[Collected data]
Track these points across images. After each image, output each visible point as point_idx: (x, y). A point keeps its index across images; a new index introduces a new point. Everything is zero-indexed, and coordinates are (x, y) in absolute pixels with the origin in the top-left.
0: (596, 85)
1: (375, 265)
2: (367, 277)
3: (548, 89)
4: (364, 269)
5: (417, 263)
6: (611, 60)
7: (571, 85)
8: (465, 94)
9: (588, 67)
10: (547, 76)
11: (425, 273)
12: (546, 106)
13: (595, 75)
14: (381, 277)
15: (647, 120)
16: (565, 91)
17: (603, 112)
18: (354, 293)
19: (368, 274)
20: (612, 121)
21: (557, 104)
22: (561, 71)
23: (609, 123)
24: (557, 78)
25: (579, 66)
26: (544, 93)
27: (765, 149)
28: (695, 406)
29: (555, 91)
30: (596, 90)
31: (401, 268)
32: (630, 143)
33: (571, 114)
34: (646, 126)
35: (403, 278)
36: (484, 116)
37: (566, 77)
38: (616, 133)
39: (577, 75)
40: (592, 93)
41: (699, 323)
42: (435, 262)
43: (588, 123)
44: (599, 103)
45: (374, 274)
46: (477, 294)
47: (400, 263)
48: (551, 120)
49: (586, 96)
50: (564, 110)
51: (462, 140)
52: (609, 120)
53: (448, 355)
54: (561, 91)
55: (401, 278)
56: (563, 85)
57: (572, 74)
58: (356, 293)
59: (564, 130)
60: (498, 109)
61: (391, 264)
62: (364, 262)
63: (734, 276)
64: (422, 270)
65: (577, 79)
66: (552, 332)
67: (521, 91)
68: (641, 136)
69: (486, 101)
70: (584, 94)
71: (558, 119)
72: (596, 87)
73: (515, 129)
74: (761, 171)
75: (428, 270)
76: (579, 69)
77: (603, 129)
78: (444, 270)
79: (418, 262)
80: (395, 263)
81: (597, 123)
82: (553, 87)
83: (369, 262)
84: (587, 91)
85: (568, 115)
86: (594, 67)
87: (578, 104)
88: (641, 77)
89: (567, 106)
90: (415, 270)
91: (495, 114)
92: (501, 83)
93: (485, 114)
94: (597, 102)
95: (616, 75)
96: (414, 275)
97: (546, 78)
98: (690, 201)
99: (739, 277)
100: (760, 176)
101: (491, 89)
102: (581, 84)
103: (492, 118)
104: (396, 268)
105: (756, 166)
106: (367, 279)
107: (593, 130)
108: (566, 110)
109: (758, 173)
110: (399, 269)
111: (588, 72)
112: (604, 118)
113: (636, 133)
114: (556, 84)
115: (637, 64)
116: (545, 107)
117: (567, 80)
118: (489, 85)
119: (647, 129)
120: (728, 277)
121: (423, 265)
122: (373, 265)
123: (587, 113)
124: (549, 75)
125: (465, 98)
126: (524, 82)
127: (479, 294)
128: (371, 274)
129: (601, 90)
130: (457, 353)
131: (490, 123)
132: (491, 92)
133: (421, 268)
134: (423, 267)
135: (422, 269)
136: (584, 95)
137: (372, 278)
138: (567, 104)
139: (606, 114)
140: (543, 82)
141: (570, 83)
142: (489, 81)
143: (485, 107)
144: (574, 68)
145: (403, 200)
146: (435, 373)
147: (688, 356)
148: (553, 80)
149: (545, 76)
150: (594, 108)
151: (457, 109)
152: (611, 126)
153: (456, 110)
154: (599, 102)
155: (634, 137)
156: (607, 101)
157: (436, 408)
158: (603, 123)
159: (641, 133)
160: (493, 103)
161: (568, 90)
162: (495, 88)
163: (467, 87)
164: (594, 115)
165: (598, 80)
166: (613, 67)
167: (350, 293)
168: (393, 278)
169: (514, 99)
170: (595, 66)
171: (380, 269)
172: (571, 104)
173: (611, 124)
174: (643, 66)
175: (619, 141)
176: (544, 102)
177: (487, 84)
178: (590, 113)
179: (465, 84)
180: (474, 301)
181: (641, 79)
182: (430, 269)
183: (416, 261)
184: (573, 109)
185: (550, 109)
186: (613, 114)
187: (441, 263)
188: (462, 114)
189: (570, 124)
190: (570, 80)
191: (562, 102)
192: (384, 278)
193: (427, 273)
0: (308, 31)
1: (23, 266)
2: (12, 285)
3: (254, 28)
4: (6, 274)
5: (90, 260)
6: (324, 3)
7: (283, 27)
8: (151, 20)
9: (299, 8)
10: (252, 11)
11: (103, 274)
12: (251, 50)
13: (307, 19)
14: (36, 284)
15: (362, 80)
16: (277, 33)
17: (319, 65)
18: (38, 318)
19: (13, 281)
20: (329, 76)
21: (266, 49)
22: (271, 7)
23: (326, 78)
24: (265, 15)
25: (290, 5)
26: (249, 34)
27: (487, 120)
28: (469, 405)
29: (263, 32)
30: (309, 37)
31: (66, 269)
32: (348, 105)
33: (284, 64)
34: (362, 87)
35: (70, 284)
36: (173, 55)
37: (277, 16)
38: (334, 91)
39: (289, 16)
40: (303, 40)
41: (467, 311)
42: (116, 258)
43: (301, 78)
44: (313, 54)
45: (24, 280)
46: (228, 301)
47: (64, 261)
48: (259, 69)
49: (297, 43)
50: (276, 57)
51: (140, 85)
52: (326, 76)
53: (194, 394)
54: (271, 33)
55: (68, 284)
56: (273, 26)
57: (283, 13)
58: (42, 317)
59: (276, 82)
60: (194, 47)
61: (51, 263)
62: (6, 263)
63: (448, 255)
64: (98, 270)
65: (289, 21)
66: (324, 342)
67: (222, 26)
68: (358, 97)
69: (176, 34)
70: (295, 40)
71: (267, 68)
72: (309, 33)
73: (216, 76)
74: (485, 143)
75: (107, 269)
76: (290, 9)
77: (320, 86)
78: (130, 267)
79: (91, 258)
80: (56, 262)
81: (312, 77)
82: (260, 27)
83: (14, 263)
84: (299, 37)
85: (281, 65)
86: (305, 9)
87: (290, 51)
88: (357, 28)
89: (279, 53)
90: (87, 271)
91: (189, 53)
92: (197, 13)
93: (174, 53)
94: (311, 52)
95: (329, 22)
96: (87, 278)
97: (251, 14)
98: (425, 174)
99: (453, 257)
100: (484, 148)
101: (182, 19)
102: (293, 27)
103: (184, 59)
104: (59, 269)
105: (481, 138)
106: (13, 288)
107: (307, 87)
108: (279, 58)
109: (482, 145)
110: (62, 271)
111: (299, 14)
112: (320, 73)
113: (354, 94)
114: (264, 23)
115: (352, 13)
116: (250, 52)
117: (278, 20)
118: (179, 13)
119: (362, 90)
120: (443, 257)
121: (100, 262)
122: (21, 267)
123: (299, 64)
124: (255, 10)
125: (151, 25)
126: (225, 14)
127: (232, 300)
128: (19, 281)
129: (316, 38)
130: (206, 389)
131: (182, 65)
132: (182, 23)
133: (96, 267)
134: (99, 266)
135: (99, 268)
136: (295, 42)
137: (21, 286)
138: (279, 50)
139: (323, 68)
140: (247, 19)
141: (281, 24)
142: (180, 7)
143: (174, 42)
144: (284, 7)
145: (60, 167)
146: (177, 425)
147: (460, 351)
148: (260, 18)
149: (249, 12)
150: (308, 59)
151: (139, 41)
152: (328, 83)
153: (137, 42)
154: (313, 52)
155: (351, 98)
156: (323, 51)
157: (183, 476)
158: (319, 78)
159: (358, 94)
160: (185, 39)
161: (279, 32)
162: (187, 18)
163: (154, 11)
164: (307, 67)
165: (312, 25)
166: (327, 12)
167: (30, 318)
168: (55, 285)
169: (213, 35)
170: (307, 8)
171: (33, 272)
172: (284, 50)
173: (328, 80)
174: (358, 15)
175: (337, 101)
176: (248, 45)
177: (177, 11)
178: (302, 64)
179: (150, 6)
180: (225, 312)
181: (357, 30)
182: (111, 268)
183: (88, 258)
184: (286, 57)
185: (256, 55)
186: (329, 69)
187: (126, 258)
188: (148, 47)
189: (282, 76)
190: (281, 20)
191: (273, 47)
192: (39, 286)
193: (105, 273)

• EXERCISE DIRECTIONS: Transcribe the records above exactly, beginning at the line that contains "168: (393, 278)" and ending with the line that contains "192: (384, 278)", both included, and nothing else.

• REPLY:
168: (393, 278)
169: (514, 99)
170: (595, 66)
171: (380, 269)
172: (571, 104)
173: (611, 124)
174: (643, 66)
175: (619, 141)
176: (544, 102)
177: (487, 84)
178: (590, 113)
179: (465, 84)
180: (474, 301)
181: (641, 79)
182: (430, 269)
183: (416, 261)
184: (573, 109)
185: (550, 109)
186: (613, 114)
187: (441, 263)
188: (462, 114)
189: (570, 124)
190: (570, 80)
191: (562, 102)
192: (384, 278)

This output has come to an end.